EXCERPT TO READ:

He settled in a village on the edge of the Western Pennines, raised a family of four, one of them my mother. If he’d been a different kind of guy, I wouldn’t be here to tell the story. I imagine a hard-working, happy-go-lucky character, a bit of a charmer, and full of stories, not all of them true, but when things got serious, he’d always do the right thing.

That mill-girl had a brother called Richard. He married another mill-girl called Annie. Then he got swept up in the Great War, and died of fever in Mesopotamia, never saw home again. Annie struggled for years on a war-widow’s pension, then left for Australia on the promise of a better life. There, she married Fred, a German guy – at a time when German guys were still unpopular. I’ve not followed him up yet, but I’m thinking Fred must have been something special. Anyway, the two of them went on to pioneer land near Pingaring, and they seemed to make a go of it. That’s where her story peters out for me, them living a cowboy and cowgirl kind of life in the vastness of Western Australia.

This is not to say my family is any more or less fascinating than yours. We can all find the archetypal stories if we look. It’s not about the bloodline. Blood means nothing unless there’s money involved. Annie’s not a blood relative, but I think about her story a lot. Romance, tragedy, courage, adventure and triumph over adversity. It’s got everything and I find it inspiring. Even across time, something about her story, played out a century ago influences the way I think today.

LISTED ENTRIES:

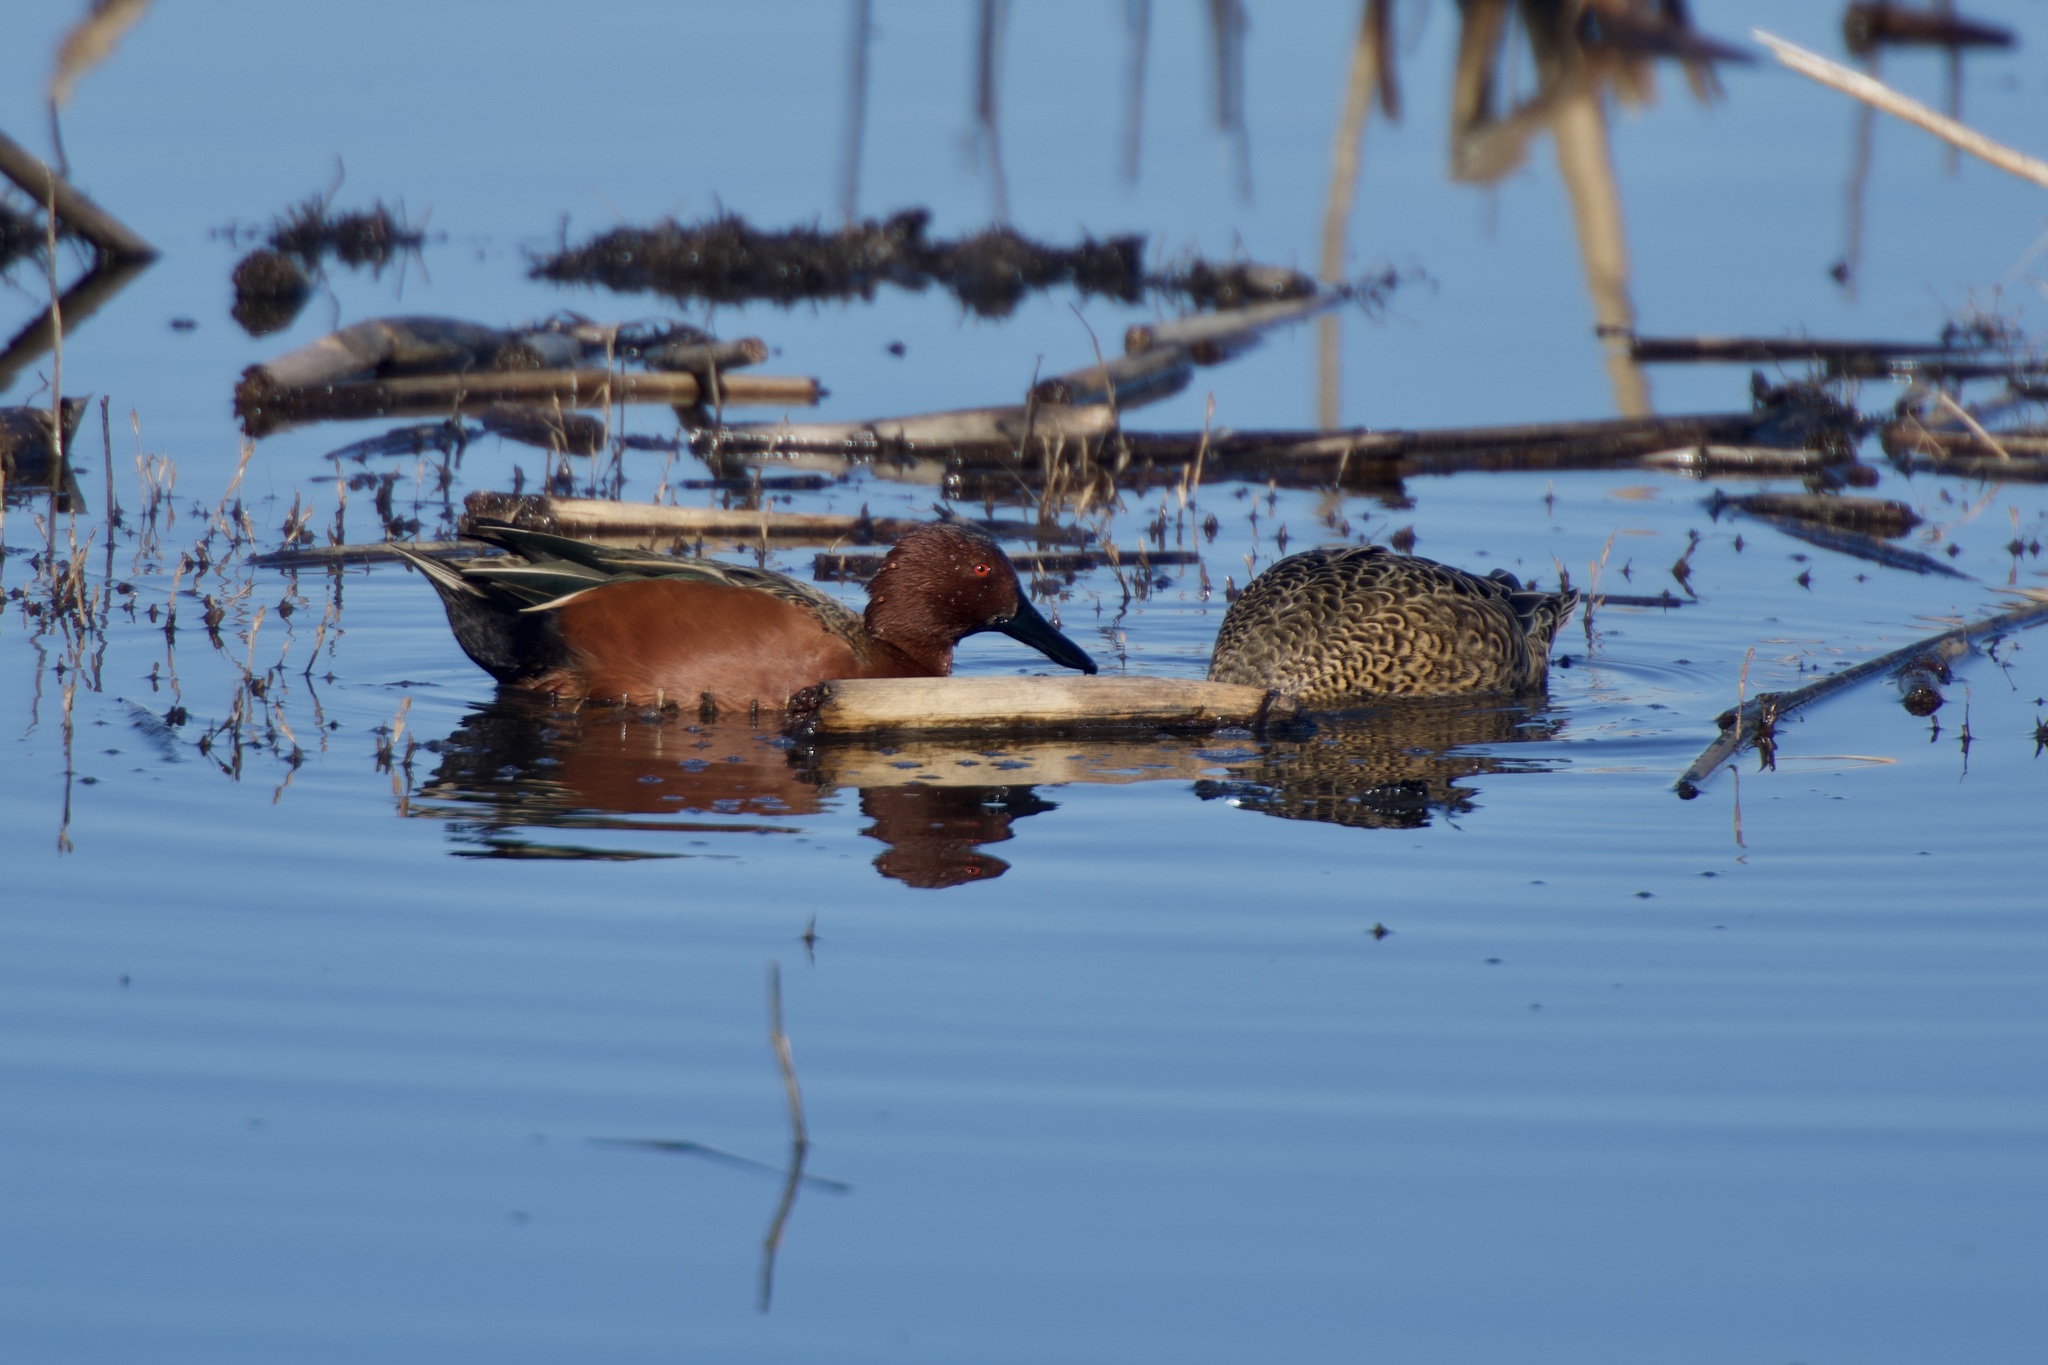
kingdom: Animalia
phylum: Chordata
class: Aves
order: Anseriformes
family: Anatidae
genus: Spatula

--

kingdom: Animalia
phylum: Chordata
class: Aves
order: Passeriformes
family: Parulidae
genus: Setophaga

...

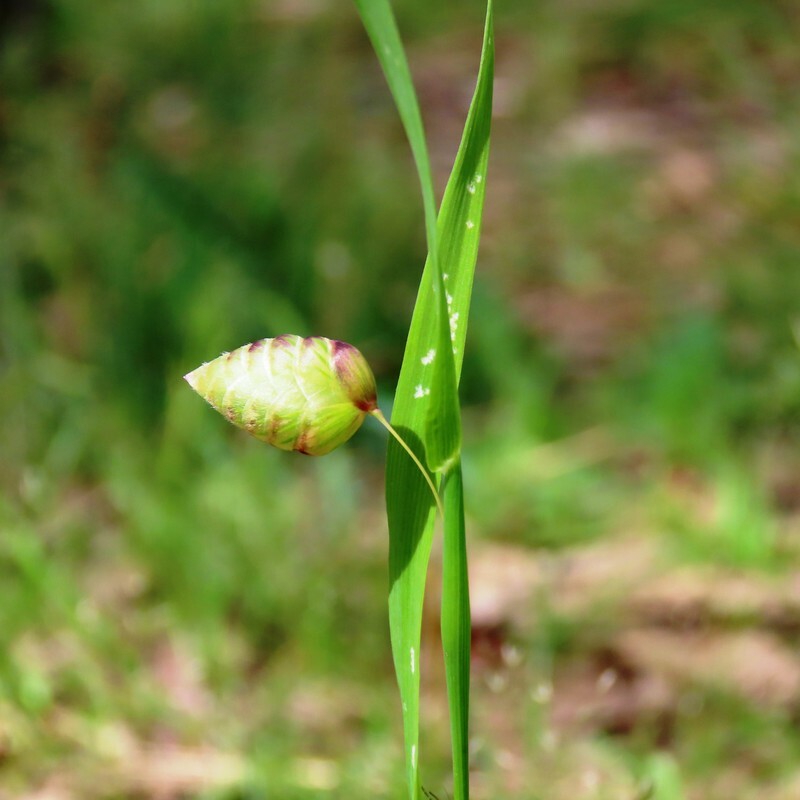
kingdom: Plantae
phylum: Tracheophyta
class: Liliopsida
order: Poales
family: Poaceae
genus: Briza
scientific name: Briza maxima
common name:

DIRECTIVE A:
Answer these from the family story:
(i) How many children did the man who settled in a village on the edge of the Western Pennines raise?
(ii) Where did Richard die, and of what?
(iii) Which five things does the writer say Annie's story contains?
DIRECTIVE B: Rewrite as a short bulleted list the paragraph of the family story that begins "That mill-girl had a brother called Richard," keeping its main facts.
The records come from a different source than the family story.

FULL RESPONSE A:
(i) Four.
(ii) He died of fever in Mesopotamia.
(iii) Romance, tragedy, courage, adventure and triumph over adversity.

FULL RESPONSE B:
- Richard, the mill-girl's brother, married Annie, another mill-girl.
- He was swept up in the Great War and died of fever in Mesopotamia without seeing home again.
- Annie lived on a war-widow's pension for years, then left for Australia hoping for a better life.
- There she married Fred, a German, at a time when Germans were still unpopular. The writer has not looked into him yet but thinks he must have been special.
- The couple pioneered land near Pingaring and seem to have made a go of it.
- The writer's knowledge of Annie's story ends there, with the two living a cowboy-and-cowgirl life in Western Australia.